2024-01-13 07:45:00
Il y a quelques semaines, le gouverneur de la Banque centrale de Turquie, Hafize Gaye Erkan, a soulevé une tempête après une interview accordée au journal Liberté dans lequel il affirmait qu’il lui avait été impossible de trouver une maison à Istanbul et qu’il avait dû déménager avec sa mère. “Istanbul peut-elle être plus chère que Manhattan ?”, s’est-il plaint. Ses propos ont été largement critiqués dans les articles et les réseaux sociaux comme un simple exercice de relations publiques, une tentative de la responsable de la politique monétaire turque de se placer au niveau des gens ordinaires. Bien sûr, en quittant son emploi dans la société américaine Marsh McLennan et en prenant la tête de la banque centrale, Erkan a vu ses revenus fortement diminuer : il est passé d’environ 77 000 euros par mois à 5 000 euros. Mais il reste quatorze fois supérieur au salaire minimum, que gagnent environ 40 % des travailleurs en Turquie.
Il ne fait aucun doute qu’il avait raison sur un point : les prix de l’immobilier à Istanbul ont explosé. Au cours des trois dernières années, les loyers ont augmenté de 756 % et le prix d’achat de 651 %. Le loyer moyen d’une maison de 100 mètres carrés à Istanbul est de 17 100 lires, soit environ 535 euros. Ce chiffre peut paraître abordable par rapport à d’autres villes européennes, il équivaut à un salaire et demi de ceux qui gagnent le salaire minimum.
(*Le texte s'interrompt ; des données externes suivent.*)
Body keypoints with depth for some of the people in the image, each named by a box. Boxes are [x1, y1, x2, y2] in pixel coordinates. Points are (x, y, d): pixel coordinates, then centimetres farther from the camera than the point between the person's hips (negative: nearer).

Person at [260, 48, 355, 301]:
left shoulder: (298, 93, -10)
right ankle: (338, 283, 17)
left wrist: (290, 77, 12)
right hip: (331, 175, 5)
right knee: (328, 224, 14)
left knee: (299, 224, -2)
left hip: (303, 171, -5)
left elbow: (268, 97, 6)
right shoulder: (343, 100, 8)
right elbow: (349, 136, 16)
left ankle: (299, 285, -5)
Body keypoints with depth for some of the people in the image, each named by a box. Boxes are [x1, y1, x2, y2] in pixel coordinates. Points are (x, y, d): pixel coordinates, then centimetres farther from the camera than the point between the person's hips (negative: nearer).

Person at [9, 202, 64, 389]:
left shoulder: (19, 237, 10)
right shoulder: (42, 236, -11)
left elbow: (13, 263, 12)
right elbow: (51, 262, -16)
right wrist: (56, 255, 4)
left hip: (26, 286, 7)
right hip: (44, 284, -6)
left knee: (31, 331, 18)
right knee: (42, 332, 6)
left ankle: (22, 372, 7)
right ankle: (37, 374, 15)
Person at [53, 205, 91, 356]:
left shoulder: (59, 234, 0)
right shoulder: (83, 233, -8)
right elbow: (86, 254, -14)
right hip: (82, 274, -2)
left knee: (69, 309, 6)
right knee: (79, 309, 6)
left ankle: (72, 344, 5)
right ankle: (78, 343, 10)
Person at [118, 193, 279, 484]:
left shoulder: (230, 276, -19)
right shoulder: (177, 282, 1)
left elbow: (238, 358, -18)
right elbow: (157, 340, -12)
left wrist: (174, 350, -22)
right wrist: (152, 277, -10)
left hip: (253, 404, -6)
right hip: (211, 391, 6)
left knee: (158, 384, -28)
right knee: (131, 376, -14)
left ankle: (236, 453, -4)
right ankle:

L’acquisition d’un logement est également devenue impossible pour de nombreux Turcs, avec des prix qui, dans certains quartiers centraux de la métropole, dépassent les 300 000 euros, et dans d’autres, par exemple Besiktas et Sariyer, le long du détroit du Bosphore, avoisinent les 500 000 euros. selon les données du portail Endeksa. Il est vrai qu’Istanbul est une ville immense – elle s’étend d’un bout à l’autre sur cent kilomètres – et pleine d’inégalités et de contrastes : dans d’autres quartiers, le prix d’achat n’atteint même pas 100 000 euros. Ce sont précisément ces inégalités qui contribuent à la bulle immobilière. « L’inflation a rendu la répartition des revenus encore plus inégale. Il y a des professionnels, des commerçants, des hommes d’affaires qui améliorent leur situation, tandis que d’autres travailleurs voient leur situation se détériorer de jour en jour, donc une partie de la société turque peut se permettre d’acheter une maison”, explique Ahmet Büyükduman, économiste et expert du marché immobilier.
Investissement
Face à la crise inflationniste qui a débuté en Turquie à la mi-2021, une partie de ceux qui disposaient d’épargnes ont décidé d’investir dans la brique. De plus, il y avait ceux qui profitaient de la politique hétérodoxe du gouvernement Erdogan consistant à maintenir les taux d’intérêt bien en dessous de l’inflation pour obtenir des prêts bon marché et les investir sur le marché immobilier, et c’étaient précisément des gens qui n’avaient pas besoin d’un logement, mais qui en avaient besoin. comme méthode d’investissement. La crise n’est pas un problème de manque de construction. Il est vrai que la construction n’est plus au rythme du milieu des années 2010, où plus de 200 000 logements étaient construits par an rien qu’à Istanbul, mais au cours des trois dernières années, quelque 300 000 logements ont été construits alors que la population de la mégalopole turque a augmenté d’un demi-million de personnes.
Un voyage à travers la ville permet de voir ce qui se construit : de grandes tours d’acier et de verre, des développements verticaux annoncés comme le summum du luxe. Et une partie non négligeable d’entre eux reste vide. Il existe, souligne Büyükduman, un grand déséquilibre entre ce qui est proposé et les besoins d’une grande partie de la population : un logement abordable. Au total, la bulle semble éclater : après trois années de records, en 2023, les ventes de logements sont tombées à leurs plus bas niveaux de la dernière décennie.